Have You Ever Wanted to Convict Your Boss?

Former Deputy Governor Robert Greenlee lived every employee’s dream at the Dirksen Building Thursday: he had a chance to slag his ex-boss while the press took notes and the prosecution egged him on.

So far, he’s portrayed Blagojevich as a combination of Michael Scott, Mr. Spacely and Major Major, the shy officer in Catch-22 who went in and out of his office through the window.
 
Greenlee testified that Blagojevich only spent two to eight hours a week in the office, preferring to work from home, that he once hid in the bathroom to avoid discussing business with an underling, that he “reacted negatively to those who disagreed with him,” and that “the best way to maintain good relations with him was … to tell him what he wanted to hear.” Greenlee also said Blagojevich was so disengaged that he once had to meet him at a bowling alley to force him to discuss legislation.
 
Frankly, Blagojevich sounds exactly like my last boss, except that my boss was obsessed with finding a husband, not advancing her political career. And probably a lot of your bosses, too. Walk into any office building in Chicago, and you’ll find an employee who thinks his boss is vain, demanding, plays favorites, promotes yes-men and spends too much time at lunch.

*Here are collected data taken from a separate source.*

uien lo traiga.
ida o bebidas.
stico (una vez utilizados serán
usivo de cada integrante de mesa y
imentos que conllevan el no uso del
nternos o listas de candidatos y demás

Most of these employees are also certain they’re more competent than the guy in charge. And they’d love to dish on their bosses’ faults in a public forum where the boss was getting a performance review.
 
Greenlee stuck a thumb in his boss' eye, and it's another example of testimony that makes Blagojevich look like a deluded fool, a buffoon, a fop, and an incompetent, spiteful, envious politician. As Maureen Dowd just wrote of John Edwards, “If character were elastic, he wouldn’t have enough to make suspenders for a parakeet.” That doesn’t make him a criminal, though.
 
I never wanted to see my old boss in jail, but I would have loved to see her get fired on Celebrity Apprentice. Unless Greenlee comes up with something better than “I had to drag him to a bowling alley to get him to work,” he may have to settle for that punishment, too.